The only way to enforce the syntax (whatever it is) is to have the ITS schema and checker tools to validate the syntax. And that can be done using XML Schema's pattern facet.


> Why is 3)? In your initial proposal you had e.g. "<>",
> and I found out that this is not conform to XML Schema
> just by checking the regex in an XML Schema editor.

This is not a regex issue: User will forget to escape < and " and & with any regex we decide on, and that is caught by any XML parser (or I'm still missing something).


> If we go for the "you can use any engine ..." approach,
> my prediction is that there will be even less interop of 
> people using forbidden characters than with SRX. People will 
> use forbiddencharacters as "forbidden strings" and do 
> what they want.
> With XML Schema regex, we easily can build test cases 
> containing e.g. "<>". The XML Schema regex engine will 
> tell people that they are doing something wrong, as 
> Jirka pointed out. With our hand written "subset regex", 
> we would need to build our own reg ex conformance test 
> suite. I don't want to go that path.

I think we can have the ITS schema use the pattern facet to validate the sub-set.

I also think if we go with the full set we must do the same as well: users can't use test suites to validate their expressions.

All those tests can (and should) be done regardless of the set we choose. 
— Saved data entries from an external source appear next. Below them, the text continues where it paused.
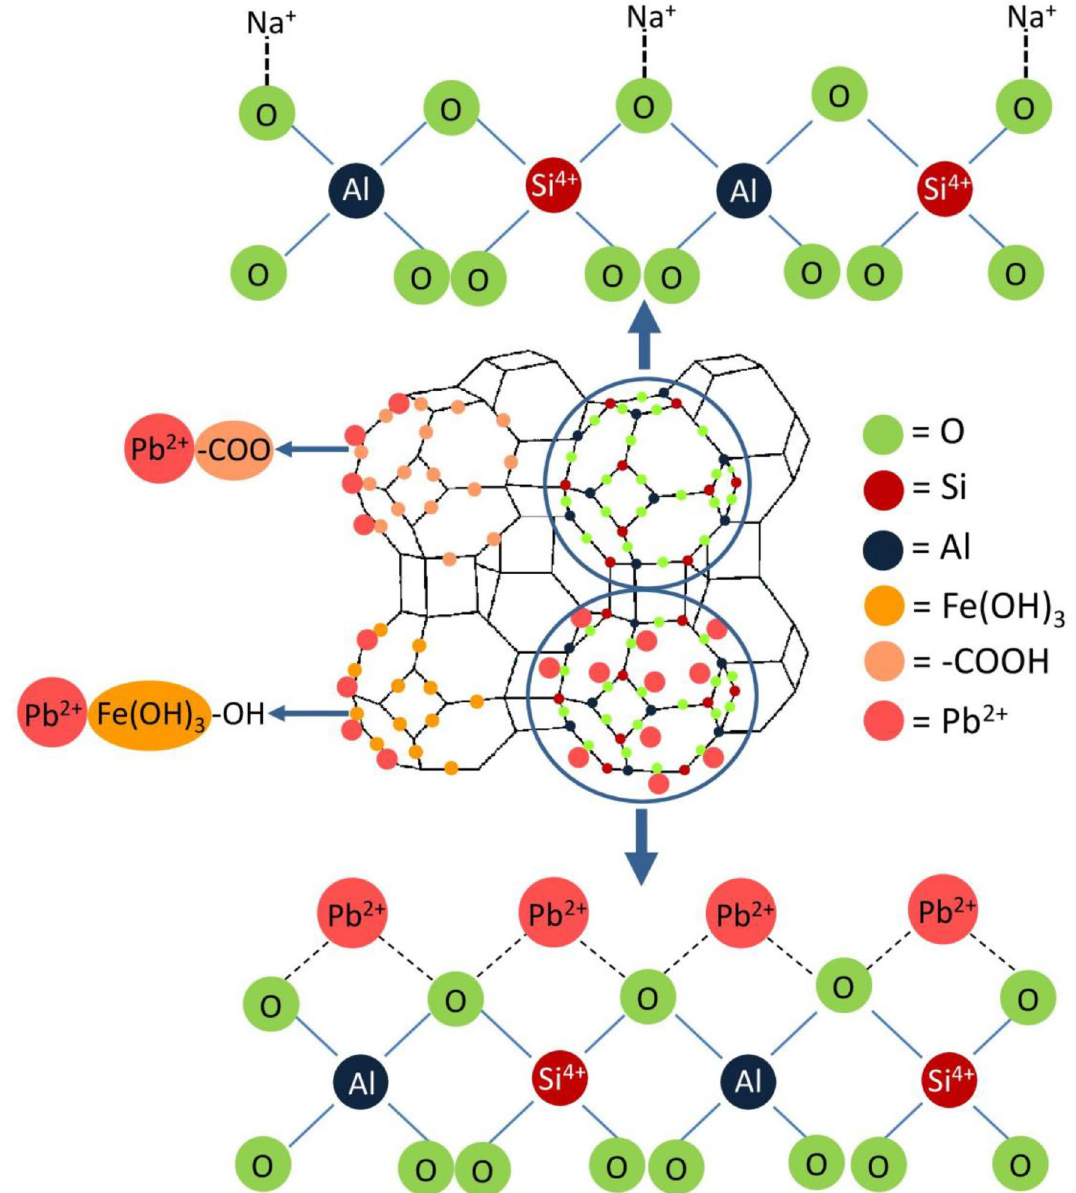
Figure 10. The possible mechanisms for lead adsorption by zeolite A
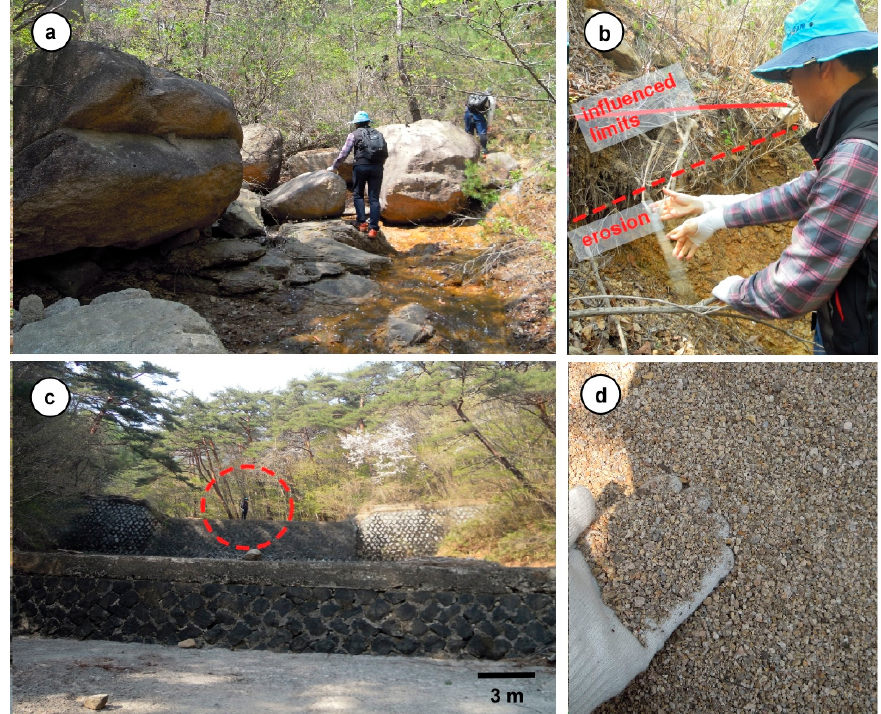
Figure 2. Site survey and regional characteristics in the study area: ( a ) main channel, ( b ) erosion, ( c ) check dam (with a man denoted by a dashed circle to provide scale), and ( d ) deposition of sediments at the bottom of the basin.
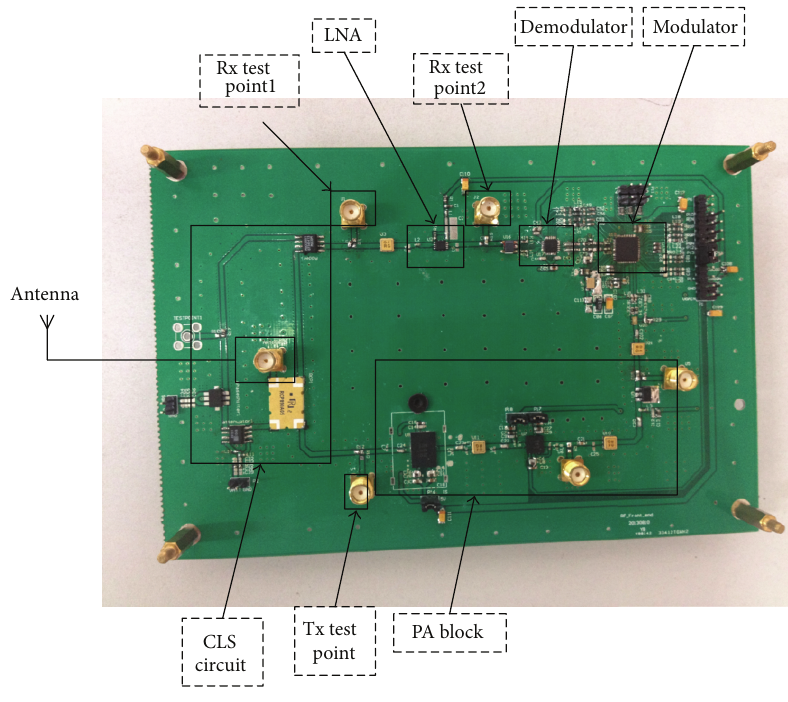
Figure 9: Photograph of the fabricated board.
> I understand your argument about adding dependencies. For JavaScript,
> I'm aware of saxon CE, so you can use XML Schema regex here. 
> For ruby, python: I don't know. But the XML Schema we are talking 
> about is around since 2001 ... so I think it is reasonable to say:
> if you want to use ITS 2.0, you need to take the effort to resolve 
> the dependencies. The effort is not zero, but I think it's the only 
> way to assure long-term interop between users of forbidden characters.

I disagree: why make it complicated for implementers when there is a simpler solution that solve the same problem and can be validated like the more costly solution?

The only thing that the full set option brings us is a little bit more flexibility to write the more complex patterns. In my experience that is less important than better interoperability.

But I've made my case. Time to move on: Jirka's suggestion is fair enough.